You've transposed the arrays, so now you need to stack the other way. So,
you need to use hstack to concatenate arrays with the same column length
(first axis), or vstack to concatenate arrays with the same row length
(second axis). For example:

In [110]: xx1 = np.zeros((1,7)); cc1 = np.ones((3,7))

In [111]: xx2 = np.zeros((7,1)); cc2 = np.ones((7,3))

In [112]: np.vstack((xx1, cc1))
Out[112]:
array([[ 0.,  0.,  0.,  0.,  0.,  0.,  0.],
       [ 1.,  1.,  1.,  1.,  1.,  1.,  1.],
       [ 1.,  1.,  1.,  1.,  1.,  1.,  1.],
       [ 1.,  1.,  1.,  1.,  1.,  1.,  1.]])

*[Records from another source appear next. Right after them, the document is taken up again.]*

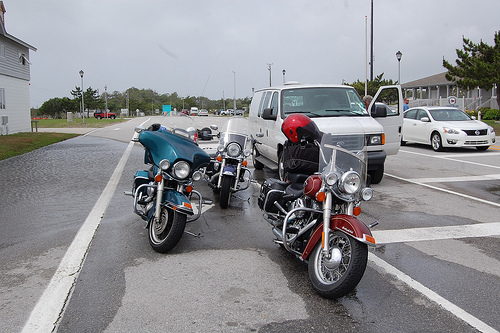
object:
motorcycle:
[123, 113, 221, 255]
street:
[0, 116, 497, 332]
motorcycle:
[256, 132, 379, 299]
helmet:
[280, 114, 319, 146]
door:
[365, 85, 405, 156]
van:
[246, 80, 405, 184]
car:
[395, 104, 494, 153]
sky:
[0, 1, 499, 101]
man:
[360, 96, 388, 118]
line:
[40, 115, 152, 331]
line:
[366, 250, 499, 333]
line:
[406, 174, 499, 185]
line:
[398, 148, 498, 168]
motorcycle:
[204, 116, 257, 210]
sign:
[160, 104, 174, 113]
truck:
[93, 109, 117, 118]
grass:
[0, 132, 78, 163]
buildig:
[0, 3, 38, 136]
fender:
[299, 213, 375, 263]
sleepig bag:
[283, 140, 320, 176]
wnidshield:
[316, 114, 369, 205]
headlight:
[337, 171, 363, 195]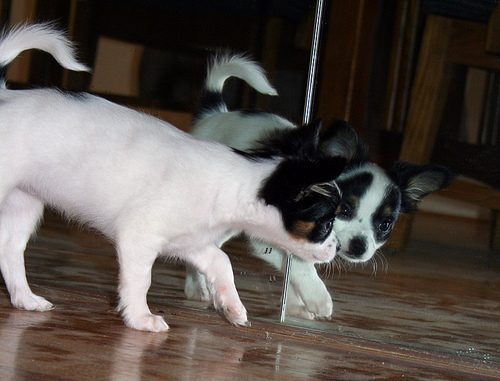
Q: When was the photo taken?
A: Day time.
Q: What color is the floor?
A: Brown.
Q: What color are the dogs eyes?
A: Black.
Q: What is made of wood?
A: The floor.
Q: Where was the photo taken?
A: In a room.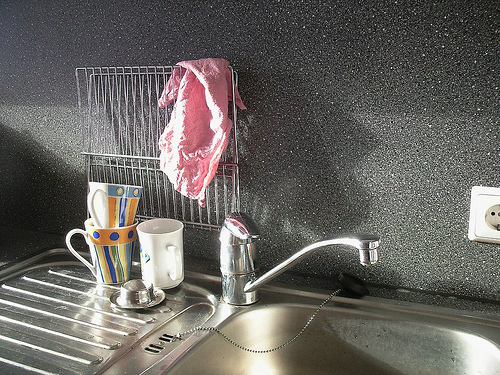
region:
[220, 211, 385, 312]
the faucet is silver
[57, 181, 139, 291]
the cups are stacked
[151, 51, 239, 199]
the cloth is pink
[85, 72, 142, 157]
the rack is white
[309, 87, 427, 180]
the wall is gray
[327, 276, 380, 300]
the stopper is black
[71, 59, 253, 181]
the cloth is on a rack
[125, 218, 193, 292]
the cup is white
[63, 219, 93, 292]
the cup has a handle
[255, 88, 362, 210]
the shadow is on the wall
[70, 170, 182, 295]
Three coffee cups at the sink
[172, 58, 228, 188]
Pink wash rag at the sink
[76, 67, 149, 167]
Wire rack hanging on the wall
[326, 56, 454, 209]
Gray granite wall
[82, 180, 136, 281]
Two cups alike on the sink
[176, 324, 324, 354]
Chain on the sink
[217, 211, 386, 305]
Water spout on the sink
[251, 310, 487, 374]
Stainless steel sink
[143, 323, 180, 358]
Four drain holes at the sink top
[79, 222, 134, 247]
Bottom cup has blue dots around the top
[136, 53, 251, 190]
a pink towl on a rack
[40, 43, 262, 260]
a silver wire rack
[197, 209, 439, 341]
a silver water faucet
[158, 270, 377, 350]
a chain attached to plug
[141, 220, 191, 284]
a white coffee cup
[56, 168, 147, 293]
one cup stacked in the other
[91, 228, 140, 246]
dark blue dots on cup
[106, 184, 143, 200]
two yellow dots on cup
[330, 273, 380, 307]
black plug for sink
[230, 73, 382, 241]
shadow on wall from towel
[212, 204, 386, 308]
Shiny silver sink faucet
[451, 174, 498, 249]
Outlet on the wall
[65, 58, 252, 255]
Silver rack against wall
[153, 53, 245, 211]
Pink towel hanging on rack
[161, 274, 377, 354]
Stopper attached to sink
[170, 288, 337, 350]
Silver chain on stopper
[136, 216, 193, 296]
White coffee mug on side of sink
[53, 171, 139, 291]
identical mugs stacked together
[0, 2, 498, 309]
Gray granite covered wall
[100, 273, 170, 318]
Silver lid on sink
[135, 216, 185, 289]
a white cup on the drainboard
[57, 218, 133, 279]
a striped cup on the drainboard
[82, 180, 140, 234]
a cup stacked on the other cup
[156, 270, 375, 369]
a plug for the sink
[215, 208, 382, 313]
a metal faucet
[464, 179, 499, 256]
a plug behind the sink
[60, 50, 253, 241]
a folded wire rack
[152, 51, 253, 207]
a cloth on the rack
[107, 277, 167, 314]
a metal dish on the drainboard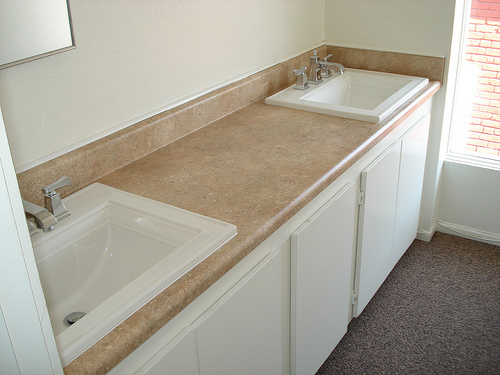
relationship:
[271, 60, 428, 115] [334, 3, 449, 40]
sink near wall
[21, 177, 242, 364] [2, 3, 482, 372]
sinks in bathroom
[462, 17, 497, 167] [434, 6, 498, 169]
wall outside window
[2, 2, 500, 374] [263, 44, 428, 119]
bathroom has sinks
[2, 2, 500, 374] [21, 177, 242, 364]
bathroom has sinks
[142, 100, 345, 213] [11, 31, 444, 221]
counter has backsplash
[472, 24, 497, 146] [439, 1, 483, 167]
brick wall seen through window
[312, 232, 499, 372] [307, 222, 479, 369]
carpet on floor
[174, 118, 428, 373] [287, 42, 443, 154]
cabinets under sink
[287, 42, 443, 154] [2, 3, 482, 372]
sink in bathroom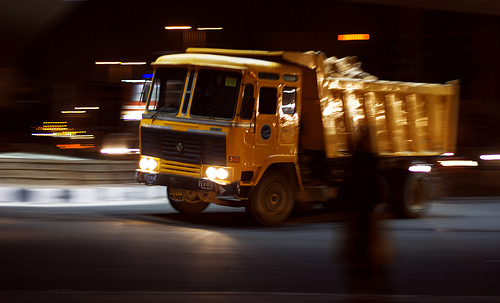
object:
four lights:
[139, 157, 229, 179]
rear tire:
[392, 165, 434, 219]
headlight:
[206, 167, 228, 180]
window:
[146, 67, 188, 114]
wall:
[367, 103, 438, 149]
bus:
[135, 48, 458, 226]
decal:
[261, 124, 272, 140]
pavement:
[0, 198, 500, 303]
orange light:
[338, 34, 371, 41]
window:
[190, 68, 242, 119]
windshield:
[147, 67, 241, 120]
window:
[283, 86, 297, 113]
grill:
[141, 126, 227, 166]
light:
[139, 157, 157, 171]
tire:
[245, 174, 294, 225]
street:
[0, 195, 500, 303]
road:
[1, 195, 500, 303]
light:
[337, 34, 369, 41]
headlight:
[139, 158, 157, 171]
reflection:
[36, 215, 242, 290]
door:
[252, 81, 277, 155]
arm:
[249, 85, 278, 155]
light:
[206, 166, 228, 178]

In [113]: np.hstack((xx2, cc2))
Out[113]:
array([[ 0.,  1.,  1.,  1.],
       [ 0.,  1.,  1.,  1.],
       [ 0.,  1.,  1.,  1.],
       [ 0.,  1.,  1.,  1.],
       [ 0.,  1.,  1.,  1.],
       [ 0.,  1.,  1.,  1.],
       [ 0.,  1.,  1.,  1.]])


Also, I would highly recommend studying the NumPy for MATLAB users guide:

http://www.scipy.org/NumPy_for_Matlab_Users

These issues (any many more) are discussed there.